To get a final deal with Iran, Washington is going to have to be ready to trade in nuclear-related sanctions in exchange for Iranian nuclear concessions. But unless Congress gives the President the authority to lift sanctions, the President will be limited to extending temporary waivers for the sanctions for successive four-to-six month periods ad infinitum.

To see why this is a problem, just read this piece in The New York Times this morning showing just what happens in negotiations when the President does not have the appropriate authority from Congress. The Times discusses President Obama's failed attempt to procure a trade deal with Japan on his recent trip there because he does not have necessary authorities from Congress to conclude an agreement:

"...analysts faulted Mr. Obama, saying his decision not to fight for the legislative authority at home to pass major trade deals had robbed him of leverage with the Japanese, who are reluctant to make concessions for a deal that may not survive Congress.

"'Their strategy was to get the Japanese to do the deal, then go to Congress and say, 'Look what a great deal we got, now give us the authority,'' said Michael J. Green, an Asia adviser to President George W. Bush. 'He made a decision to go into this with one hand tied behind his back.'"

In other words, President Obama entered trade negotiations with Japan hobbled by a Congress reluctant to delegate to him the requisite trade authorities. And instead of pushing Congress to grant him such powers, the President figured to reverse the order and first get a good deal with Japan and then leverage that deal to get a similar one with Congress.

Regardless of the merits of a trade deal, this is a priority for Obama. And the problem is this: Without authority from Congress, the President lacked leverage to get an agreement with Japan to deliver on this priority. As soon as Japan's negotiators understood the limits of the President's ability to make good on promises he offered during negotiations, they chose not to show their hand in trade talks absent a more concrete indication that America would follow-thru on its promises. Thus, no deal.

Here, the parallel to another major priority for Obama--getting a strong nuclear deal with Iran-- should be obvious. Just as the President entered talks with Japan hamstrung, so he has entered negotiations with Iran lacking the authorities to provide Iran the kind of sanctions relief that they will expect should a final deal be reached. Unless there is confidence that the President will get the necessary authorities from Congress to implement sanctions relief as promised, the US side has far less leverage to put sanctions on the table to get strong concessions from Iran.

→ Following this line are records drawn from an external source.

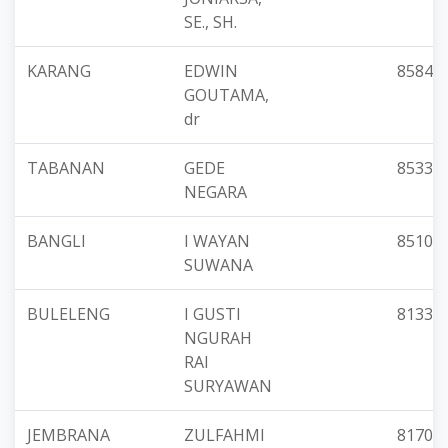
SE., SH.
KARANG
EDWIN
85846
GOUTAMA,
dr
TABANAN
GEDE
85339
NEGARA
BANGLI
I WAYAN
85101
SUWANA
BULELENG
I GUSTI
81337
NGURAH
RAI
SURYAWAN
JEMBRANA
ZULFAHMI
81700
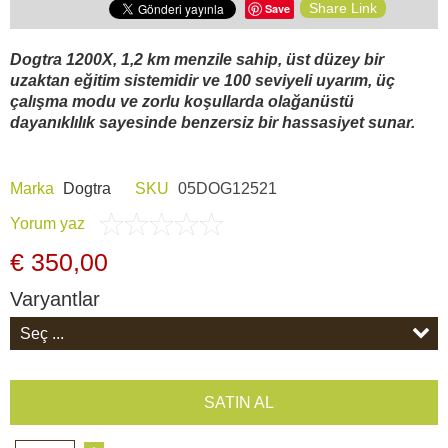
Araç İçi Kamera
Share Link
Save
Dogtra 1200X, 1,2 km menzile sahip, üst düzey bir
Hediyelik
uzaktan eğitim sistemidir ve 100 seviyeli uyarım, üç
çalışma modu ve zorlu koşullarda olağanüstü
dayanıklılık sayesinde benzersiz bir hassasiyet sunar.
Arşiv ürünleri
Marka
Dogtra
SKU
05DOG12521
Yorum yaz
€ 350,00
Varyantlar
SATIN AL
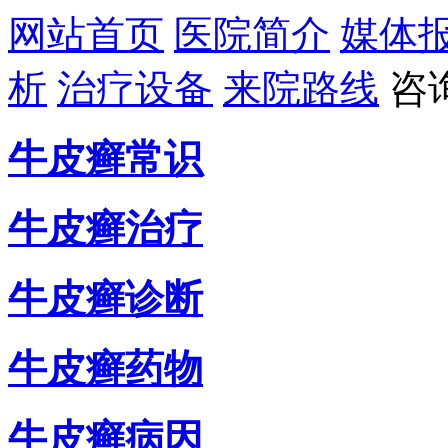
网站首页
医院简介
媒体
析
治疗设备
来院路线
咨
牛皮癣常识
牛皮癣治疗
牛皮癣诊断
牛皮癣药物
牛皮癣病因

This is not the position in which the United States should find itself, especially on the eve of a potential historic diplomatic win over Iran's nuclear program.

While it is likely infeasible for the President to get Congress to provide him the requisite authorities to lift sanctions before an Iran deal is struck, there must to be a viable plan in place to get Congress to do so once a deal is agreed. That plan must also be signaled at the negotiating table, so as to inject confidence between the negotiating parties and to bolster the US hand in the talks.

Instead of playing the perpetual "bad cop" and threatening to scuttle any final deal, Congress could improve the position of US negotiators dramatically if it signals its preparedness to give the President the power to relieve sanctions in order to implement a strong nuclear agreement. And the President can strengthen his negotiators' hands by ensuring that the groundwork to get a deal is laid now, rather than waiting until we get a deal with Iran only to see it blocked by Congress.